Thursday, November 3, 2011

Humbly marveling

In the immortal words of the King of Beasts, as He raises his newest cub into the sky above the savannah, "It's the circle of life."
 I am well aware that my posts of late have hovered dangerously close to the cliff most people don't wish to step near.  But even as Beve and I have set up camp here, we are also surrounded by beloveds among our family and close friends who hover at the other end of that circle, where it all begins.

As I write this, I am thinking of three couples whom I love greatly who are awaiting the birth of their first child.  And another whose son has just begun to crawl.  Life is burgeoning around us.  My siblings are becoming grandparents as are my friends. And it's a wonderful time. This very day, should God choose, a new child might take his first breaths outside the safest place he'll ever be.  So I'm thinking particularly of him this day. And of his parents who wait in hope and wonder, and the slightest bit of worry.

The closest moment to that first Christmas morning a woman ever gets is with the birth of her children.  We have the rare and wonderful privilege of sharing in Mary's lot.  Theologians, of course, point to the travail a woman must go through to birth a child, recognizing that Eve's taking of that fruit resulted in that pain.  But there is also the joy of it.  Ever since I first felt it, I've believed that the best definition of human joy was the feeling of a baby's kicking in my womb.  God chose me--plain, old, ordinary me-- to grow another human being.  There isn't a word large enough for how that feels. But that's nothing to the moment of 'first contact'.  Of seeing that baby face to face, after only feeling and sensing and being changed by its presence for all those months.

There is hard work in it.  A little fear. The whole thing is so unknown, the first time, anyway (but always, in some ways).  And a woman, even one with the best support in the world, a husband who can hardly wait to hold that child, one who's longing to be a dad, still has to do much of it on her own.  It's the way of things. God set it up that way.  He told Eve that as well.

But the promise He gave her, that she'd be saved by that travail, is surely true for each of us who has borne a child.  We become something new the moment we become pregnant.  From that first moment, never again are we merely our own.  Whether we carry the child to term (please God!), or lose it, we are mothers.  I believe that. And even when have our bodies back to ourselves and must care for them more intentionally, there's a certain thread mothers feel for our children.  For the rest of our lives, we're mothers. Their mothers.  Whether we stay home a week, a month or forever, we're mothers.  I will never forget watching my grandmother at an unguarded moment before her youngest daughter's memorial service.  My grandmother was almost 90, and leaning heavily on her walker gazing at the pictures from my aunt's life that were set up in front of the sanctuary.  Grandmomie, normally so in control of her emotions, looked completely shattered by this loss of the second of her four children.  She was pure mother in that moment.  'Why, it never changes,' I thought then. It never, ever changes--that thread that connects my beating heart to theirs.

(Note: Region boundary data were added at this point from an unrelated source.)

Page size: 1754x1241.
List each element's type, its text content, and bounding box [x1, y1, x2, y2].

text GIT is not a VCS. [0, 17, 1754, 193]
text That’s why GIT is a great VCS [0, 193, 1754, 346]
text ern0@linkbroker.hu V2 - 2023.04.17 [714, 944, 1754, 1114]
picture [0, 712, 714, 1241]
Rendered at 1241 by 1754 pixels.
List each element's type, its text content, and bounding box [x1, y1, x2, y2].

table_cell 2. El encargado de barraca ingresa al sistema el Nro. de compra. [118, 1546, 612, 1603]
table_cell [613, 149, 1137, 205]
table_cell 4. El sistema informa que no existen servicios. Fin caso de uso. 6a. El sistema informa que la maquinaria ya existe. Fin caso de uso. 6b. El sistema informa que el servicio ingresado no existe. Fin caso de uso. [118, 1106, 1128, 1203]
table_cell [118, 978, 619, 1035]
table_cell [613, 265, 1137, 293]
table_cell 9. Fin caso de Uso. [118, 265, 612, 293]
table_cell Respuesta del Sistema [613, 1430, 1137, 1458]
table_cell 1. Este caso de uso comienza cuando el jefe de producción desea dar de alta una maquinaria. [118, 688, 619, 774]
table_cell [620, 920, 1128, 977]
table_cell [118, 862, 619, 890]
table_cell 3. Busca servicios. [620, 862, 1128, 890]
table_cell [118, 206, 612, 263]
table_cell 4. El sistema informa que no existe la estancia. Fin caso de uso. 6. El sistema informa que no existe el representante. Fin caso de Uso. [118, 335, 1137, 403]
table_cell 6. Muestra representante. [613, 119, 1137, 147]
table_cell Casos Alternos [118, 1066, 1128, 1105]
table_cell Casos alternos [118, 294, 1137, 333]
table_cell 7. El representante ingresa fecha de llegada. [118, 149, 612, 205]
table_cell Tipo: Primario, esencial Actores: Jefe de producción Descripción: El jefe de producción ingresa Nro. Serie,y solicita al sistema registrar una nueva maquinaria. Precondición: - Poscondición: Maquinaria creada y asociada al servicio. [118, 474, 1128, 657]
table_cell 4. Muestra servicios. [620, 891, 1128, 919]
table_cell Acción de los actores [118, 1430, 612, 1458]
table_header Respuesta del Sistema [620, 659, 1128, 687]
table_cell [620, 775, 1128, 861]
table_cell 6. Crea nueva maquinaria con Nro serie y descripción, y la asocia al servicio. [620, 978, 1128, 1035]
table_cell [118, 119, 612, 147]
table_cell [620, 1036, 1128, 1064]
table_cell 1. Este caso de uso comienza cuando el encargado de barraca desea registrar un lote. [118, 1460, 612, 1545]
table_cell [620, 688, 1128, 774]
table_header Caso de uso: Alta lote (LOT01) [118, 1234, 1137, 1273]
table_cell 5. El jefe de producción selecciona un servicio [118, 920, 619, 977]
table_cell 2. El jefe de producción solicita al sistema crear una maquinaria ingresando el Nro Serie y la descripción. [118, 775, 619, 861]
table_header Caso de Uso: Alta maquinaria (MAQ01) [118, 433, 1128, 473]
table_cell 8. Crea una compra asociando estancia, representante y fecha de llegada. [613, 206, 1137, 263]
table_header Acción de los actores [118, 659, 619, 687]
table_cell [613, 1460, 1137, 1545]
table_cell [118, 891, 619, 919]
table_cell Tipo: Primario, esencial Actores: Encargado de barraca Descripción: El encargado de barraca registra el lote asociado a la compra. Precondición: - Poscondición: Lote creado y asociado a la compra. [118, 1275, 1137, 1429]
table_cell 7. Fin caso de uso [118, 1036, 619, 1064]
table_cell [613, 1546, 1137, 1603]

It's a powerful thing, a beautiful, powerful, humbling thing to be a mother.

And a father, too, of course.  I know less about that.  Only from watching, not from being.  But that's exactly what these expectant dads are doing right now, isn't it? Becoming dads by watching, not by being.  Not yet, anyway.  And that's also what God intended.  That their part would be the supportive one.  That they'd have to stand at the side and marvel, be humbled by it all.  That's a pretty good way to begin, come to think of it.  Humbly marveling at what God has done.

It's the circle of life.  We wait and watch and marvel, and long for the moment when we get to touch and see and welcome who we've longed for.

I'm praying today for all those who are pregnant with this longing (pregnant means waiting, after all).  For the ones who have a mere day or week to wait and those who have several months left.  My prayers are that you be filled with awe and wonder and strength and peace and joy.

May you humbly marvel at who you meet on your child's birth-day.